*DATA FOR REVIEW:*
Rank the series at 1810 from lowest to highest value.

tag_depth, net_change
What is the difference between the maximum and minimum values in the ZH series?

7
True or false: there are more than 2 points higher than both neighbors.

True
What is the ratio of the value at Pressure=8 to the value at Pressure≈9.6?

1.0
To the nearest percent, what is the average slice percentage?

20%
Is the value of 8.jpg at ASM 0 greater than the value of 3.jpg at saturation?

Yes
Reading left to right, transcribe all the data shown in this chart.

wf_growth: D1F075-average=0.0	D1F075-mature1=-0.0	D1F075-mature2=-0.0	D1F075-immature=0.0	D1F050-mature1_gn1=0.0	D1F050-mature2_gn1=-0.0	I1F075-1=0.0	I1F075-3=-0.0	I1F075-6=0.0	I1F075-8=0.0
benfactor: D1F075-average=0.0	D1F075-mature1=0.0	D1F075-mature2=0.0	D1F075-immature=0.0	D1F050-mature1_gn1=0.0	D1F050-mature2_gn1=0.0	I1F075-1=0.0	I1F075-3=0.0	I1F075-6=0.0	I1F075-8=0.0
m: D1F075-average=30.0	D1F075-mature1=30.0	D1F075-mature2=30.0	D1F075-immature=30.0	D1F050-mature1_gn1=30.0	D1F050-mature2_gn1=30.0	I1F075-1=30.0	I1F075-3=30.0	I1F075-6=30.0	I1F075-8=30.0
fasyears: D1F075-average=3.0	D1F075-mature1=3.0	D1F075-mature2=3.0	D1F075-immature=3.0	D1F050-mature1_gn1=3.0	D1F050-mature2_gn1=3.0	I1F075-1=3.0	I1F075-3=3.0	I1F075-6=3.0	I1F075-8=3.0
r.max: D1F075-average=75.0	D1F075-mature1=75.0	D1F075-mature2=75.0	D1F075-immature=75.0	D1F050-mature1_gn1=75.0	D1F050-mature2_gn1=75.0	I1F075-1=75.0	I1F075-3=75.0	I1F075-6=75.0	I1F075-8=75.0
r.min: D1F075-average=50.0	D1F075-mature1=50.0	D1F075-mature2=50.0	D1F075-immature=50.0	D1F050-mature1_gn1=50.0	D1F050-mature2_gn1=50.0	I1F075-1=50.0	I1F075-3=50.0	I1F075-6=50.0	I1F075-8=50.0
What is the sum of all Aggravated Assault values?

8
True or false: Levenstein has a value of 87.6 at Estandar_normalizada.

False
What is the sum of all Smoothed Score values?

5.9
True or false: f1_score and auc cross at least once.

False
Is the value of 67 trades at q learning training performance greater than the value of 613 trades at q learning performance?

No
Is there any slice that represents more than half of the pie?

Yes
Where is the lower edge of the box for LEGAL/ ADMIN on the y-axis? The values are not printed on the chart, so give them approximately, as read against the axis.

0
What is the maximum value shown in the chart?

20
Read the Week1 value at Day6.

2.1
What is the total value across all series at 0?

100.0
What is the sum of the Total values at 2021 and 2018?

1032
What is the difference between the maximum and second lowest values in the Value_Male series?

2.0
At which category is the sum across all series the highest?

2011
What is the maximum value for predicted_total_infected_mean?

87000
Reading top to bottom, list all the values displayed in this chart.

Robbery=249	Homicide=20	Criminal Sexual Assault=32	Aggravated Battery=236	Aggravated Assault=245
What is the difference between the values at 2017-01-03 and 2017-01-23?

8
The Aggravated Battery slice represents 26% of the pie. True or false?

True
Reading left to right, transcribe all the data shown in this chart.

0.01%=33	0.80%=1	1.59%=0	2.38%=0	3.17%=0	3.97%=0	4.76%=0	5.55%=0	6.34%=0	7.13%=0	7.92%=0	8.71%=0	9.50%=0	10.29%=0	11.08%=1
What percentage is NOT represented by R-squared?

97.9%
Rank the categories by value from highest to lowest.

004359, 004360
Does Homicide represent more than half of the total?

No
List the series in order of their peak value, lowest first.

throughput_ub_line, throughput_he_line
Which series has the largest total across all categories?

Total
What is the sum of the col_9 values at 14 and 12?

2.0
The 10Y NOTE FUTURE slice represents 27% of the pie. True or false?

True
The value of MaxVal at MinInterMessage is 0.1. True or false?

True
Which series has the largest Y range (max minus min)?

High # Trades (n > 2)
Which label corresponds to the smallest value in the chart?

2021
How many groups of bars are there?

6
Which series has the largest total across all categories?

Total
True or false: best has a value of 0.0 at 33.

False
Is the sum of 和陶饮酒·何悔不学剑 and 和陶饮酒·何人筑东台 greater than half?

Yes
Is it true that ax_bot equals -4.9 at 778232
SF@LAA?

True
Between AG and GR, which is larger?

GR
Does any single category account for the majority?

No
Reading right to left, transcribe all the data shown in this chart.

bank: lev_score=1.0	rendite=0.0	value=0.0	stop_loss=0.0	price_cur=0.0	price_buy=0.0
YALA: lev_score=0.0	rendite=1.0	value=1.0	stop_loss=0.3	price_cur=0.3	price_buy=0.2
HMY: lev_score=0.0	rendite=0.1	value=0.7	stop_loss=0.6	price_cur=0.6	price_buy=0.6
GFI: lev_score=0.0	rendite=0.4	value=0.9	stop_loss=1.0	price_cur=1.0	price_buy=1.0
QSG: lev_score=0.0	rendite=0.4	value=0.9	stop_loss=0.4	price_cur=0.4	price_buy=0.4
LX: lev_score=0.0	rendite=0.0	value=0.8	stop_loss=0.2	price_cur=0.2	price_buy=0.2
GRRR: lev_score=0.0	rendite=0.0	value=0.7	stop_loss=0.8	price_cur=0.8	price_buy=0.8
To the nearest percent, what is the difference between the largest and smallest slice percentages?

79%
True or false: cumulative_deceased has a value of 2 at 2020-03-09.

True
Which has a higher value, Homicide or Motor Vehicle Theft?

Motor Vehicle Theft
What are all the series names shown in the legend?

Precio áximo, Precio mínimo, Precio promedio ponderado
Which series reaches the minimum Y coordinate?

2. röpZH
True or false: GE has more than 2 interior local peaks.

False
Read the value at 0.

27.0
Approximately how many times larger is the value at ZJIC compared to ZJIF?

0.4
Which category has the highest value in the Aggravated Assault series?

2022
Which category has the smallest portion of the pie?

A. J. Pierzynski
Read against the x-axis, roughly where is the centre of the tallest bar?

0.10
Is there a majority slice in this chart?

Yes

*WHAT IS EXPECTED:*
List each line above that contains the word "Vehicle".

*RESULT OF THIS EXERCISE:*
Which has a higher value, Homicide or Motor Vehicle Theft?
Motor Vehicle Theft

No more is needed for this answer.